YOUR OBJECTIVE:
Every line from the start of the records through the line with "left elbow: (401, 433)" is to be written out exactly; pictures are not.

(DATA FOR THIS TASK)

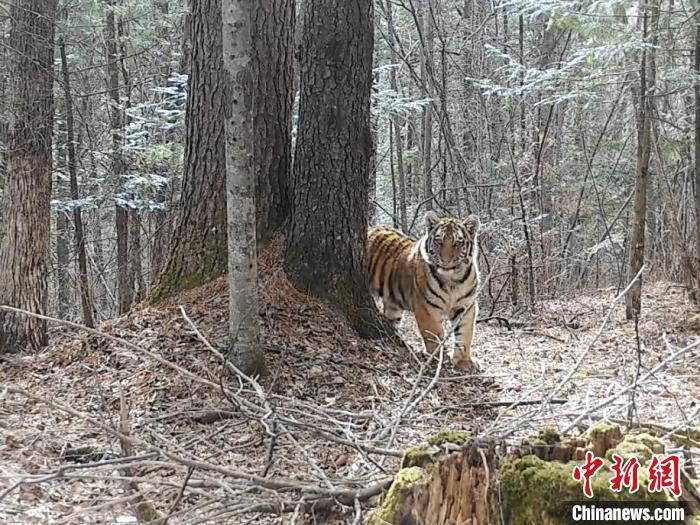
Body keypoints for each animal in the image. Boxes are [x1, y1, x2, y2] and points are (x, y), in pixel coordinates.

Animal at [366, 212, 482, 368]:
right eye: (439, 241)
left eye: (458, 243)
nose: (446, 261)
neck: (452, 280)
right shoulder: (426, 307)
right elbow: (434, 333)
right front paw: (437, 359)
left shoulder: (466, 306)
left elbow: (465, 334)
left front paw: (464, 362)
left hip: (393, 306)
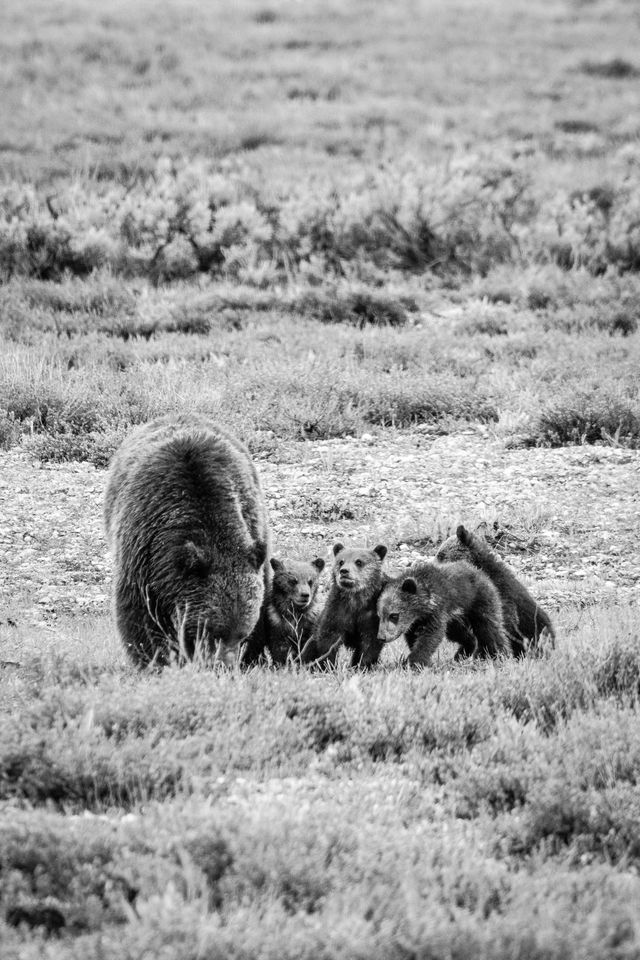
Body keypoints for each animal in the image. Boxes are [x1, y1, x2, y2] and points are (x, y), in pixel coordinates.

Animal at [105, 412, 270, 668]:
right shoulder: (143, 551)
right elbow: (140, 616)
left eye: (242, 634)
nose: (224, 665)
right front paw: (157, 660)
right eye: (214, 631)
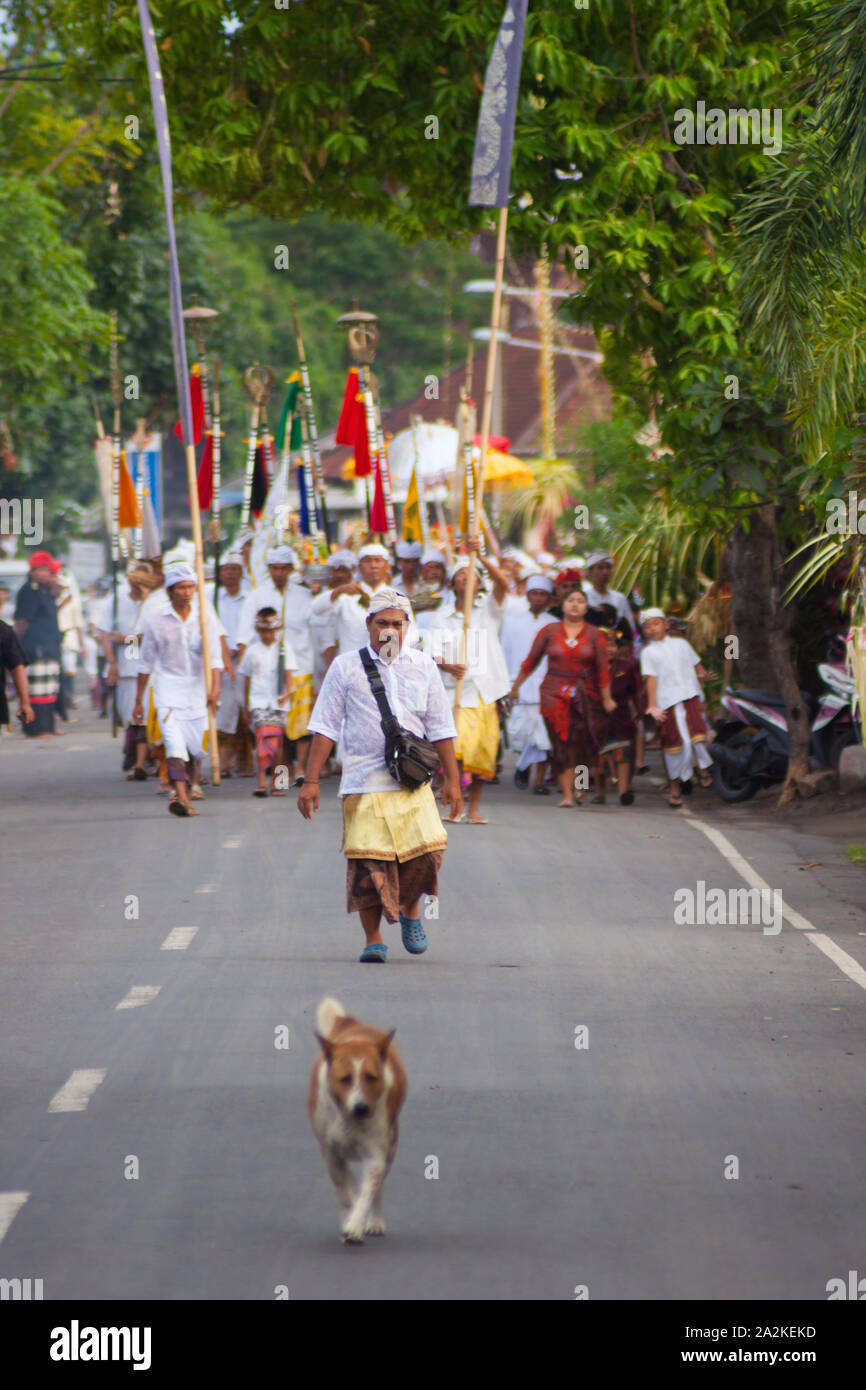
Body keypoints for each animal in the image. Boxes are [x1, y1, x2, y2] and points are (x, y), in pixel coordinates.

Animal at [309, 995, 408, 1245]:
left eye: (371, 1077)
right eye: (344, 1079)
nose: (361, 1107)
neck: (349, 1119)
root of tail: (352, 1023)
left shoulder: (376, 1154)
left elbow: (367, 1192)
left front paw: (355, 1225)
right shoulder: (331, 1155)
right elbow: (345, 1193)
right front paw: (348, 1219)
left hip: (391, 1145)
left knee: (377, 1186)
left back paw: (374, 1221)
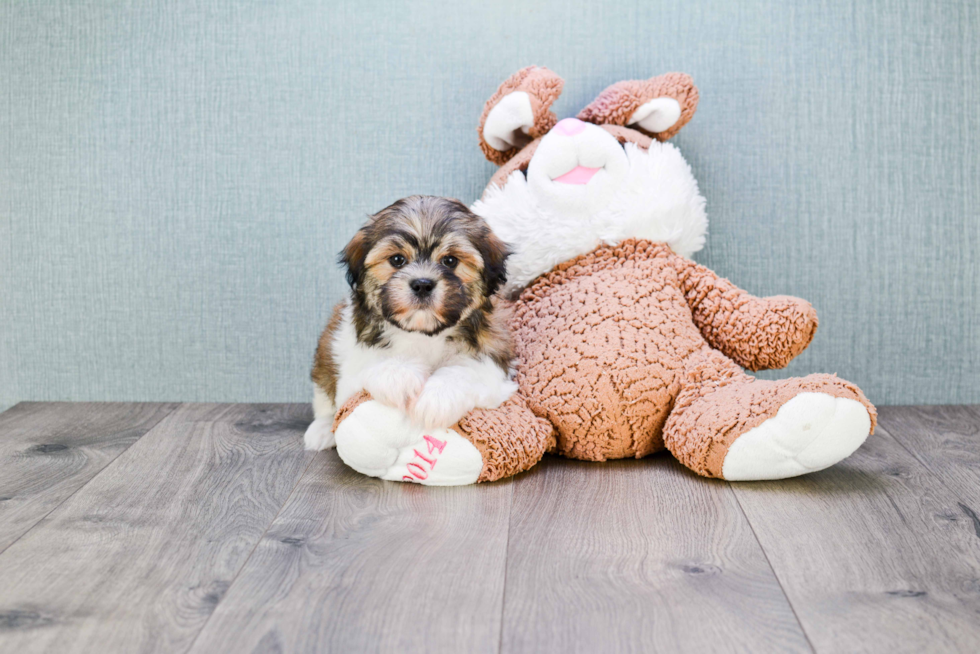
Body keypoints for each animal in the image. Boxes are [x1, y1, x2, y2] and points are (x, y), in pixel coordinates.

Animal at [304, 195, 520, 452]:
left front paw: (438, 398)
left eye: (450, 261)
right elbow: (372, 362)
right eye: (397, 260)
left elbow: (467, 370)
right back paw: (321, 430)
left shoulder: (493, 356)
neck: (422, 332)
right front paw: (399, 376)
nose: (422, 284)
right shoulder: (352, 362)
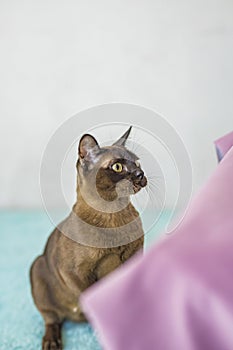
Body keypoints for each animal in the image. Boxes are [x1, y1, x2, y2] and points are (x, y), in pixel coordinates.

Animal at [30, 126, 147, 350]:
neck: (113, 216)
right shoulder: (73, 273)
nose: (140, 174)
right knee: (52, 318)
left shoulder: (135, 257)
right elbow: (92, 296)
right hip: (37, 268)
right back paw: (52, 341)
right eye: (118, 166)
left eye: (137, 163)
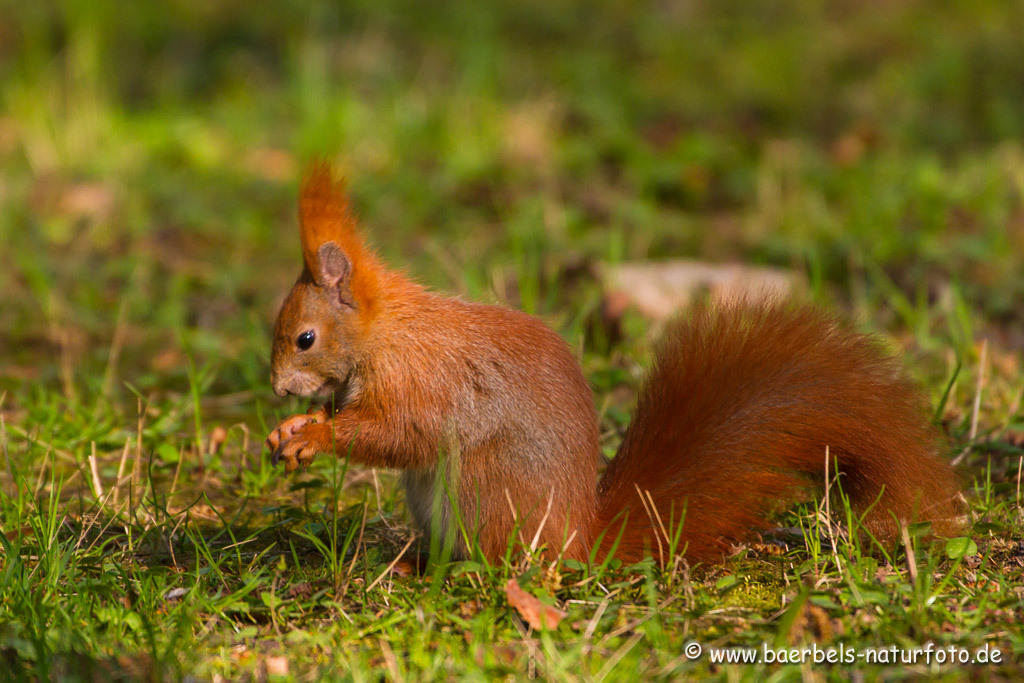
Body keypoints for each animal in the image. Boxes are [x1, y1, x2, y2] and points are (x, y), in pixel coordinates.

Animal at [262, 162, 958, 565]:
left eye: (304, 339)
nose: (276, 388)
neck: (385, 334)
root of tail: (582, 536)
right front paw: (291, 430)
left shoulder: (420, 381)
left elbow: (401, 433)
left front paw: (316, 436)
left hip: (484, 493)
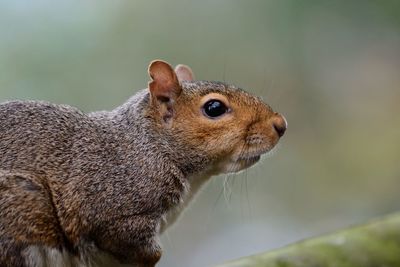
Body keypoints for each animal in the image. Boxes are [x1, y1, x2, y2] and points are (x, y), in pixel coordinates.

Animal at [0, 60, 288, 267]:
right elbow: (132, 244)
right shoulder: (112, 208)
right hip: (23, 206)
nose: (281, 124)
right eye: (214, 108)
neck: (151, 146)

(End DATA FOR THIS TASK)

RESULT BELOW:
Body keypoints for each animal in the image. Boxes are [x1, y1, x2, y2] and points are (x, y), in pixel coordinates.

Animal at [366, 212, 482, 368]:
right eye: (439, 241)
left eye: (458, 243)
nose: (446, 261)
neck: (452, 280)
right shoulder: (426, 307)
right elbow: (434, 333)
right front paw: (437, 359)
left shoulder: (466, 306)
left elbow: (465, 334)
left front paw: (464, 362)
left hip: (393, 306)
Body keypoints for each animal in the image. Boxes are [x1, y1, x2, y2] and points are (x, y), in pixel coordinates.

Animal at [105, 412, 270, 668]:
right shoulder: (143, 551)
right elbow: (140, 616)
left eye: (242, 634)
nose: (224, 665)
right front paw: (157, 660)
right eye: (214, 631)
Body keypoints for each animal in the image. Boxes are [x1, y1, x2, y2] and points are (x, y), in pixel coordinates.

Animal at [309, 995, 408, 1245]:
left eye: (371, 1077)
right eye: (344, 1079)
nose: (361, 1107)
neck: (349, 1119)
root of tail: (352, 1023)
left shoulder: (376, 1154)
left elbow: (367, 1192)
left front paw: (355, 1225)
right shoulder: (331, 1155)
right elbow: (345, 1193)
right front paw: (348, 1219)
left hip: (391, 1145)
left knee: (377, 1186)
left back paw: (374, 1221)
Body keypoints for each animal in the image. Boxes are [x1, y1, x2, y2] and points are (x, y), in pixel coordinates.

Animal at [304, 195, 520, 452]:
left front paw: (438, 398)
left eye: (450, 261)
right elbow: (372, 362)
right eye: (397, 260)
left elbow: (467, 370)
right back paw: (321, 430)
left shoulder: (493, 356)
neck: (422, 332)
right front paw: (399, 376)
nose: (422, 284)
right shoulder: (352, 362)
Body keypoints for each animal in the image. Boxes are [x1, y1, x2, y2] and points are (x, y), in pixel coordinates.

Animal at [30, 126, 147, 350]:
neck: (113, 216)
right shoulder: (73, 273)
nose: (140, 174)
right knee: (52, 318)
left shoulder: (135, 257)
right elbow: (92, 296)
right hip: (37, 268)
right back paw: (52, 341)
right eye: (118, 166)
left eye: (137, 163)
Body keypoints for each animal in the image. Boxes are [x1, y1, x2, y2] and points are (x, y), in pixel coordinates.

Animal at [262, 162, 958, 565]:
left eye: (304, 339)
nose: (276, 388)
neck: (385, 334)
root of tail: (582, 536)
right front paw: (291, 430)
left shoulder: (420, 381)
left elbow: (401, 433)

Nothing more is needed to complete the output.